Specialization is for insects.
- Robert A. Heinlein
Very nice, too!
You obviously have a leaning towards military style furniture, what's the background to that?
Ozzy
This is a pretty old thread, but I came across it and thought I would post me experience with the scraper insert.
I bought it a few weeks ago, and I've used it several times on a number of different species of wood. So far, the experience has been very positive. Clean, sure cut without any significant chatter. It actually gives me the same quality cut I get from my Veritas scraper, which is nice.
I bought the thicker blade, as well, which I am hoping to test soon. So far, however, I've only used the lighter blade.

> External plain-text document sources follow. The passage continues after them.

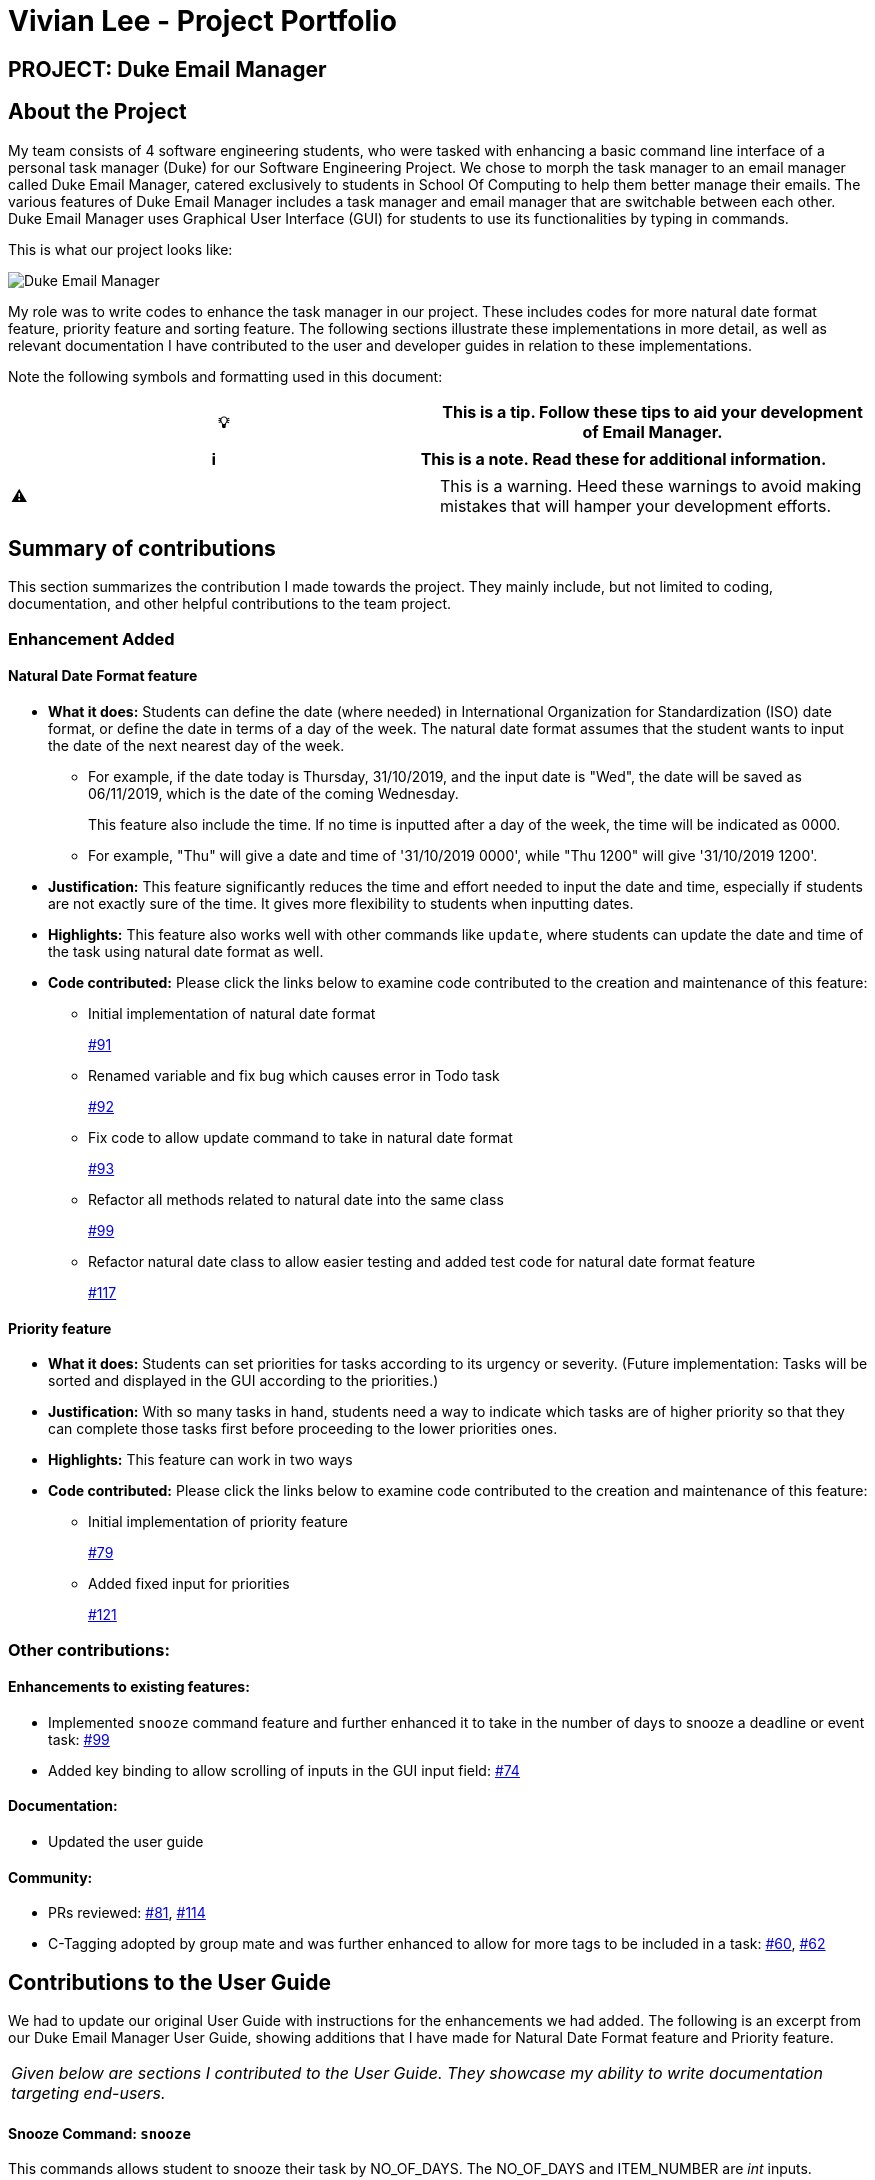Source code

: = Vivian Lee - Project Portfolio
:site-section: AboutUs
:imagesDir: ../images
:stylesDir: ../stylesheets

== PROJECT: Duke Email Manager

== About the Project

My team consists of 4 software engineering students, who were tasked with enhancing a basic command line
interface of a personal task manager (Duke) for our Software Engineering Project. We chose to morph the
task manager to an email manager called Duke Email Manager, catered exclusively to students in School Of
Computing to help them better manage their emails. The various features of Duke Email Manager includes a task
manager and email manager that are switchable between each other. Duke Email Manager uses Graphical User
Interface (GUI) for students to use its functionalities by typing in commands.

This is what our project looks like:

image::../images/UI(2).png[Duke Email Manager]

My role was to write codes to enhance the task manager in our project. These includes codes for more
natural date format feature, priority feature and sorting feature. The following sections illustrate these
implementations in more detail, as well as relevant documentation I have contributed to the user and developer
guides in relation to these implementations.

Note the following symbols and formatting used in this document:
|===
| 💡 |This is a tip. Follow these tips to aid your development of Email Manager.

|===

|===
| ℹ |This is a note. Read these for additional information.

|===

|===
| ⚠ |This is a warning. Heed these warnings to avoid making mistakes that will hamper your development
efforts.

|===

== Summary of contributions

This section summarizes the contribution I made towards the project. They mainly include, but not
limited to coding, documentation, and other helpful contributions to the team project.

=== *Enhancement Added*

==== Natural Date Format feature
* *What it does:* Students can define the date (where needed) in International Organization for
Standardization (ISO) date format, or define the date in terms of a day of the week. The natural date
format assumes that the student wants to input the date of the next nearest day of the week.

** For example, if the date today is Thursday, 31/10/2019, and the input date is "Wed", the date will be
saved as 06/11/2019, which is the date of the coming Wednesday.
+
This feature also include the time. If no time is inputted after a day of the week, the time will be
indicated as 0000.

** For example, "Thu" will give a date and time of '31/10/2019 0000', while "Thu 1200" will give
'31/10/2019 1200'.

* *Justification:* This feature significantly reduces the time and effort needed to input the date and
time, especially if students are not exactly sure of the time. It gives more flexibility to students when
inputting dates.

* *Highlights:* This feature also works well with other commands like `update`, where students can update
the date and time of the task using natural date format as well.

* *Code contributed:* Please click the links below to examine code contributed to the creation and
maintenance of this feature:

** Initial implementation of natural date format
+
https://github.com/AY1920S1-CS2113T-F11-3/main/pull/91[#91]
** Renamed variable and fix bug which causes error in Todo task
+
https://github.com/AY1920S1-CS2113T-F11-3/main/pull/92[#92]
** Fix code to allow update command to take in natural date format
+
https://github.com/AY1920S1-CS2113T-F11-3/main/pull/93[#93]
** Refactor all methods related to natural date into the same class
+
https://github.com/AY1920S1-CS2113T-F11-3/main/pull/99[#99]
** Refactor natural date class to allow easier testing and added test code for natural date format feature
+
https://github.com/AY1920S1-CS2113T-F11-3/main/pull/117[#117]


==== Priority feature
* *What it does:* Students can set priorities for tasks according to its urgency or severity. (Future
implementation: Tasks will be sorted and displayed in the GUI according to the priorities.)

* *Justification:* With so many tasks in hand, students need a way to indicate which tasks are of higher
priority so that they can complete those tasks first before proceeding to the lower priorities ones.

* *Highlights:* This feature can work in two ways
* *Code contributed:* Please click the links below to examine code contributed to the creation and
maintenance of this feature:

** Initial implementation of priority feature
+
https://github.com/AY1920S1-CS2113T-F11-3/main/pull/79[#79]
** Added fixed input for priorities
+
https://github.com/AY1920S1-CS2113T-F11-3/main/pull/121[#121]


=== *Other contributions:*
==== Enhancements to existing features:
* Implemented `snooze` command feature and further enhanced it to take in the number of days to snooze a
deadline or event task: https://github.com/AY1920S1-CS2113T-F11-3/main/pull/99[#99]
* Added key binding to allow scrolling of inputs in the GUI input field: https://github.com/AY1920S1-CS2113T-F11-3/main/pull/74[#74]

==== Documentation:
* Updated the user guide

==== Community:
*** PRs reviewed: https://github.com/AY1920S1-CS2113T-F11-3/main/pull/81[#81],
https://github.com/AY1920S1-CS2113T-F11-3/main/pull/114[#114]

*** C-Tagging adopted by group mate and was further enhanced to allow for more tags to be included in a
task: https://github.com/AY1920S1-CS2113T-F11-3/main/pull/60[#60], https://github.com/AY1920S1-CS2113T-F11-3/main/pull/62[#62]

== Contributions to the User Guide
We had to update our original User Guide with instructions for the enhancements we had added.
The following is an excerpt from our Duke Email Manager User Guide, showing additions that I have
made for Natural Date Format feature and Priority feature.

|===
|_Given below are sections I contributed to the User Guide. They showcase my ability to write documentation targeting end-users._
|===

==== Snooze Command: `snooze`

This commands allows student to snooze their task by NO_OF_DAYS. The NO_OF_DAYS and ITEM_NUMBER are
_int_ inputs. ITEM_NUMBER refers to the index number of the task in the task list.

Format: `snooze ITEM_NUMBER -by NO_OF_DAYS`.

Example: `snooze 1 -by 5` | `snooze 1`

** If the NO_OF_DAYS is not inputted, the `snooze` command will automatically snooze the task by 3 days.
** Only tasks of type `deadline` and `event` can be snoozed.

==== Set Priority Command: `set`

This command allows student to set priorities to their tasks. The ITEM_NUMBER is an _int_ inputs, while
PRIORITY is a _String_ input. ITEM_NUMBER refers to the index number of the task in the task list, while
PRIORITY refers to the priority that the student wants to set to a task.

Format: `set ITEM_NUMBER -priority PRIORITY`

Example: `set 1 -priority high` | `set 1 -priority med`

** PRIORITY inputs are restricted to *high*, *med* or *low* only. Any other PRIORITY input will be invalid.
** Each task can only have one priority value.


== Contributions to the Developer Guide

|===
|_Given below are sections I contributed to the Developer Guide. They showcase my ability to write technical documentation and the technical depth of my contributions to the project._
|===

=== Natural Date Format Feature

The email manager aims to help computing students handle their tasks efficiently. Therefore, one of its main
goals is to speed up the process at which students enter their task details so that their task can be added
into the task list quickly. The benefits of having this Natural Dates support are:

* Reduce the time and effort needed to key in the date and time for deadline and event tasks.

The Natural Dates support is facilitated by two main classes, namely `TaskCommandParseHelper` and `TaskParseNaturalDateHelper`.

`TaskParseNaturalDateHelper` is an element of the will retrieve the parsed time string from
`TaskCommandParseHelper` and convert
the extracted string to LocalDateTime format. It implements the following operations:

* `TaskParseNaturalDateHelper#isCorrectNaturalDate(input)` - Checks if input contains natural date format.
* `TaskParseNaturalDateHelper#convertNaturalDate(day, time)` - Converts string day and time to local date in
LocalTimeDate format.
* `TaskParseNaturalDateHelper#getDate(input)` - Returns a date and time(if applicable) after checking if
natural date input contains a time element.

`TaskCommandParseHelper` is an element of the Command component. It handles all parsing of inputs when the
input type is set to `task`.

Given below is an example usage scenario and how Natural Dates Support behaves at each step.

Step 1: The user launches the application. The input type is currently in `email` mode. The user wishes
to add a task and key in `flip` to switch input type to `task` mode.

Step 2: The user executes `deadline homework -time Mon 1200` to add a new deadline task.

* `TaskCommandParseHelper` takes in the command, parses and extracts the date and time information of the task
and saves it inside a list of type `ArrayList<Command.Option>`.
* The extracted date and time will go through `TaskParseNaturalDateHelper#getDate()`, which calls the relevant
methods in the class to process the date and time.

Step 3: The user wishes to update the date and time for the task above, let the task above be task 1 in the
task list. The user executes `update 1 -time Tue` to change the task date from Mon to Tue.

* `TaskParseNaturalDateHelper` will be called to process the time information and update the task accordingly.
When no time is entered, the time is set to 0000 (HHmm).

Excellent. Did you mount it in a #4 size? Even the thinner blade should work with insignificant chatter. I prefer the versatility of the ordinary hand held card scraper blade but there are times when one might prefer it to be carried in a plane body .Philip Marcou
Yes, I tried it on my #4 Stanley Contractor Grade, and was really pleasantly surprised. The very little chatter I did see disappeared completely when I skewed the plane body a few degrees to the right just like I naturally would. The only disadvantage I saw to skewing the plane body was that the scraper blade left a definite cut line at the trailing (i.e. left) edge of the skew. My guess is that I can take care of that problem with some creative sharpening. The weight of the plane body really seemed to help with the cut, too. For the moment, these seem to me to be the perks of using a scraper blade in a plane body: inertia, much finer control of the blade edge angle and a uniform depth of cut.One of these days soon I am planning to pick up the Anant Kamal #4 1/2 and #10 Bench Rabbet planes and try the heavier 2 3/8" blade in them. I am eager to see, for example, if the insert gives a decent edge cut on the rabbet plane so I can scrape into corners, etc.I will keep using it and post my future observations here.